I often like to say blessings and curses are two sides of the same coin. In any situation, there is darkness and there is Light. For instance, we’ve all heard about the person whose supposed good fortune it was to win the lottery, and yet with more money there often comes more problems. On the other hand, I’ve known families where someone experienced a grave illness, and yet it brought them closer together, made them stronger than ever before.
You see, there is no such thing as a situation (or a person, for that matter) that is all good, or all bad. For everything, there is a little Gerizim and a little Ebal. Which we choose to connect with is dependent on our consciousness.
This is why “certainty” is a term you will hear used over and over again in the Kabbalah Centre. To have certainty is to know that everything we experience is for the greater good, for our ultimate benefit. The gifts we are given in life, we are given to enjoy and share with others. The challenges are to teach us, to make us stronger, and to bring us closer to the Light. Was “good” not there, in both these mountains? With certainty, we can reach a very beautiful conclusion that the greatest blessing of all is the ability to see everything as a blessing.

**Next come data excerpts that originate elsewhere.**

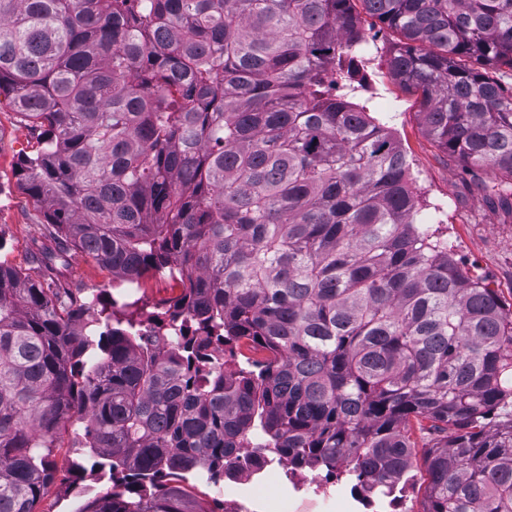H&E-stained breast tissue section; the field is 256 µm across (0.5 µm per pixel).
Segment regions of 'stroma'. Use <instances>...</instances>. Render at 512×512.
Segmentation results:
<instances>
[{
	"label": "stroma",
	"instance_id": "stroma-1",
	"mask_svg": "<svg viewBox=\"0 0 512 512\" xmlns=\"http://www.w3.org/2000/svg\"><path fill=\"white\" fill-rule=\"evenodd\" d=\"M372 51L358 60L366 74L365 87L356 89L353 102L366 105L372 116L387 122L406 152L417 179L422 205L446 200L450 208L445 217L448 236L455 243L454 257L472 275L479 277L501 299L512 304V207L489 199L462 173L457 163L448 160L426 136L419 118L420 95L403 87L390 76L386 57L398 34L368 17L364 20ZM35 142L18 121L8 100L0 101V261L25 266L27 244L43 217L25 195L14 175L18 159L34 150ZM74 287L90 295L104 289L113 294L126 286L111 272L82 253L72 258ZM52 460L55 479L36 506V512H76L86 500L105 493L108 477L86 475L75 479L77 465H88L75 427L63 430Z\"/></svg>",
	"mask_w": 512,
	"mask_h": 512
}]
</instances>
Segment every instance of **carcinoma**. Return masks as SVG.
I'll use <instances>...</instances> for the list:
<instances>
[{"mask_svg": "<svg viewBox=\"0 0 512 512\" xmlns=\"http://www.w3.org/2000/svg\"><path fill=\"white\" fill-rule=\"evenodd\" d=\"M353 0H0V94L37 148L34 279L0 262V512H36L78 424L112 491L79 512H214L165 481L272 448L423 512H512V309L417 222L391 127L350 100ZM427 136L512 199V0H359ZM81 252L159 312L80 296ZM165 332L158 347L143 332ZM178 293V288H171L170 284L164 279L161 272L155 271L149 277L144 279L141 284V289L133 296V298H140L138 307H143L144 312L161 311V301ZM414 479L406 486L404 491L405 508L412 512H421L423 510V499L421 486L427 481V473L423 466L420 454L413 468ZM414 484V486H412Z\"/></svg>", "mask_w": 512, "mask_h": 512, "instance_id": "1", "label": "carcinoma"}]
</instances>
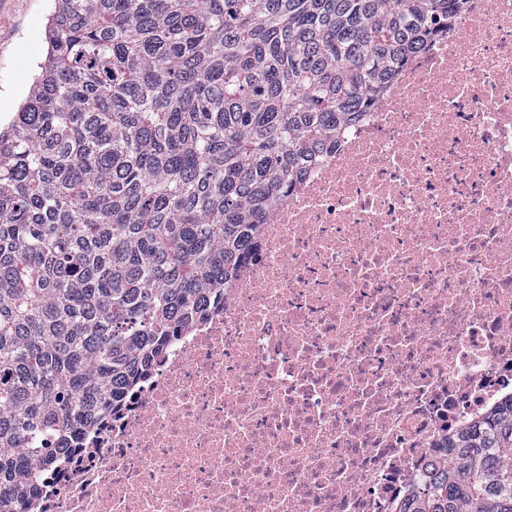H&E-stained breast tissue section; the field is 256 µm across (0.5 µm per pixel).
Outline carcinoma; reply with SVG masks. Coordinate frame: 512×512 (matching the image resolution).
I'll return each mask as SVG.
<instances>
[{"label": "carcinoma", "mask_w": 512, "mask_h": 512, "mask_svg": "<svg viewBox=\"0 0 512 512\" xmlns=\"http://www.w3.org/2000/svg\"><path fill=\"white\" fill-rule=\"evenodd\" d=\"M0 132V512L224 301L263 224L470 0H53ZM396 512H512V395Z\"/></svg>", "instance_id": "1"}]
</instances>
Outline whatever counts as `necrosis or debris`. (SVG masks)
Wrapping results in <instances>:
<instances>
[{
    "mask_svg": "<svg viewBox=\"0 0 512 512\" xmlns=\"http://www.w3.org/2000/svg\"><path fill=\"white\" fill-rule=\"evenodd\" d=\"M512 396V0H471L31 512H392Z\"/></svg>",
    "mask_w": 512,
    "mask_h": 512,
    "instance_id": "necrosis-or-debris-1",
    "label": "necrosis or debris"
}]
</instances>
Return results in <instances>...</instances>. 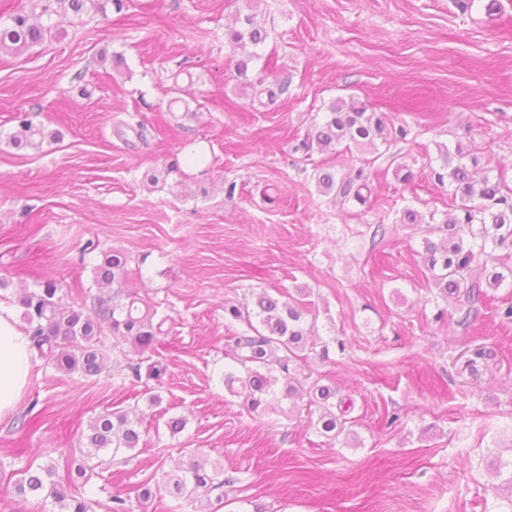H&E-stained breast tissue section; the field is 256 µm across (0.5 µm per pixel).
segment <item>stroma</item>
I'll return each mask as SVG.
<instances>
[{
    "mask_svg": "<svg viewBox=\"0 0 512 512\" xmlns=\"http://www.w3.org/2000/svg\"><path fill=\"white\" fill-rule=\"evenodd\" d=\"M499 3L490 15L481 0H262L272 36L251 76L291 85L258 109L224 41L235 0H130L127 11L80 18L61 10L47 17L45 44L0 52V302L15 306L39 277L68 301L94 287L81 260L91 243L123 251L142 272L129 289L169 316L158 383L114 366L126 343L112 335L96 375L32 359L19 404L0 420V512H41L7 473L27 458L65 473L90 420L118 410L141 413L145 436L92 471L103 503L195 459L232 480L217 512H497L496 467L512 458V323L497 309L512 288L490 291L470 330L449 326L454 304L419 256L425 227L396 218L407 206L447 211L429 177L438 145L467 138L484 169L512 166V0ZM116 53L126 69H114ZM177 94L193 117L169 112ZM411 94L424 110L405 108ZM349 95L412 129L376 162L367 208L319 193L323 154L294 150L326 105ZM19 112L43 128L40 148L12 144ZM130 116L148 144L117 136ZM193 144L208 153L207 173L164 175ZM395 160L413 184L395 178ZM149 170L161 178L148 187ZM268 184L280 191L272 205L260 195ZM378 224L388 229L380 241ZM298 288L310 291L319 345L301 369L354 401L350 433L334 439L316 432L307 399L251 414L222 382L234 365L225 306ZM174 415L186 420L176 435L165 427Z\"/></svg>",
    "mask_w": 512,
    "mask_h": 512,
    "instance_id": "obj_1",
    "label": "stroma"
}]
</instances>
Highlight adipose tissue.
Instances as JSON below:
<instances>
[{
    "mask_svg": "<svg viewBox=\"0 0 512 512\" xmlns=\"http://www.w3.org/2000/svg\"><path fill=\"white\" fill-rule=\"evenodd\" d=\"M32 353L14 311L0 306V419L9 416L28 382Z\"/></svg>",
    "mask_w": 512,
    "mask_h": 512,
    "instance_id": "1",
    "label": "adipose tissue"
}]
</instances>
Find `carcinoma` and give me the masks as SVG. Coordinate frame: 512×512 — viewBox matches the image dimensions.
I'll return each mask as SVG.
<instances>
[{"instance_id": "1", "label": "carcinoma", "mask_w": 512, "mask_h": 512, "mask_svg": "<svg viewBox=\"0 0 512 512\" xmlns=\"http://www.w3.org/2000/svg\"><path fill=\"white\" fill-rule=\"evenodd\" d=\"M63 8L75 14L90 9L104 12L112 6L120 13L128 7V0H56ZM244 9L236 14L234 24L224 29V40L233 48L234 71L237 81L252 90L253 100L263 107L273 105L288 93L290 78L283 77L263 85L250 78L253 64L262 57V49L271 30L256 20L259 0H242ZM52 27L33 20L21 9L11 18V24L0 28V51L21 53L44 42L51 36ZM17 130L12 140L17 146L37 149L42 145L44 130L34 125L28 115L16 113ZM411 130L385 112H377L354 98L338 97L326 107L322 122L301 141L297 149L310 154L353 149L364 155L363 166L353 173L341 174L336 166L323 163L315 168L318 191L341 203L366 207L371 205V182L376 172L375 160L365 157L378 146L391 147L407 140ZM437 165L430 168V179L440 187H448L452 201L444 218L438 220L429 214V223L435 230L446 233L441 240L426 237L422 240L420 257L432 273L438 294L455 300L456 316L450 324L467 330L480 314V305L487 289L502 287L512 280V178L504 169L497 173H478L481 164L479 148L472 141H457L454 150L438 147ZM503 250L495 257V264L487 265L492 252ZM96 282L103 285L128 280L133 272L128 268L125 254L116 250L101 252L93 258ZM57 284L52 280L39 283L38 288L25 291L18 299L21 318L30 348L39 358L56 369L74 374L94 375L104 368V355L99 346L107 333L127 341L134 354L155 353L165 335L168 317L158 313L136 292L125 294L100 290L64 303L56 297ZM225 314L232 321L246 323L247 329L228 339L232 358L241 370L224 371V389L241 399L250 413H260L283 401L302 394L296 385V372L291 366L306 359V352L314 349L310 343L312 326L307 318L310 308L299 299L282 292L264 291L256 296L252 308L231 306ZM136 379L147 375L161 379L165 367L159 360L142 366L128 364ZM146 373H141V369ZM310 401L321 413L316 429L325 436L336 437L351 423V406L345 400H336V388L331 383L315 380L308 391ZM142 420L123 411H107L93 418L86 430L81 456L67 466V483L77 485L92 470L90 462L102 456L116 457L137 448L142 440ZM507 469V477L500 490L504 508L512 510V461L499 464ZM55 466L28 465L16 482L17 493L43 505L47 502L58 512H95L102 503L79 492L68 495L54 480ZM224 467H207L192 460L162 474L161 480L144 481L134 489L141 506L162 498H171L193 506V512H211L209 494L224 486Z\"/></svg>"}]
</instances>
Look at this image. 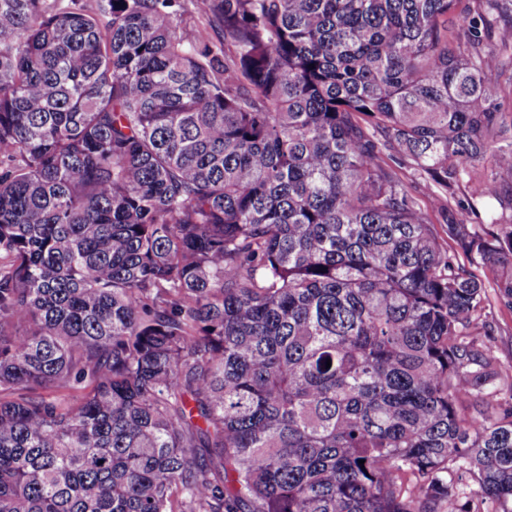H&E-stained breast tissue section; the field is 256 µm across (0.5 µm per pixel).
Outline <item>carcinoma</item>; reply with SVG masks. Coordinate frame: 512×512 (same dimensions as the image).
Segmentation results:
<instances>
[{
  "instance_id": "obj_1",
  "label": "carcinoma",
  "mask_w": 512,
  "mask_h": 512,
  "mask_svg": "<svg viewBox=\"0 0 512 512\" xmlns=\"http://www.w3.org/2000/svg\"><path fill=\"white\" fill-rule=\"evenodd\" d=\"M493 299L512 0H0V512H512Z\"/></svg>"
}]
</instances>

We are only two weeks away from Rosh Hashanah, and it is no coincidence that there is a palpable energy in the universe right now that can help us to see God’s hand in everything. What a beautiful gift we are given in these days. Let’s take advantage of this time by looking at the situations in our life that seem dark – they could be challenges we are currently facing, or situations from our past (our childhood, perhaps) – and see the inspiration of a divine force, a bigger plan. Let’s ask: Where is the Light in this? What am I meant to do? Did I learn from it? Did I, or can I still, grow stronger from it? If it is pain another has inflicted upon us, maybe the question is: How can I draw boundaries to not allow this to happen again? Or, am I doing this to someone else in another way?
These are just a few examples, but by asking these sorts of questions this week, we can reach a place of understanding: “Yes, this situation has been difficult, but I have changed and I am the better for it.”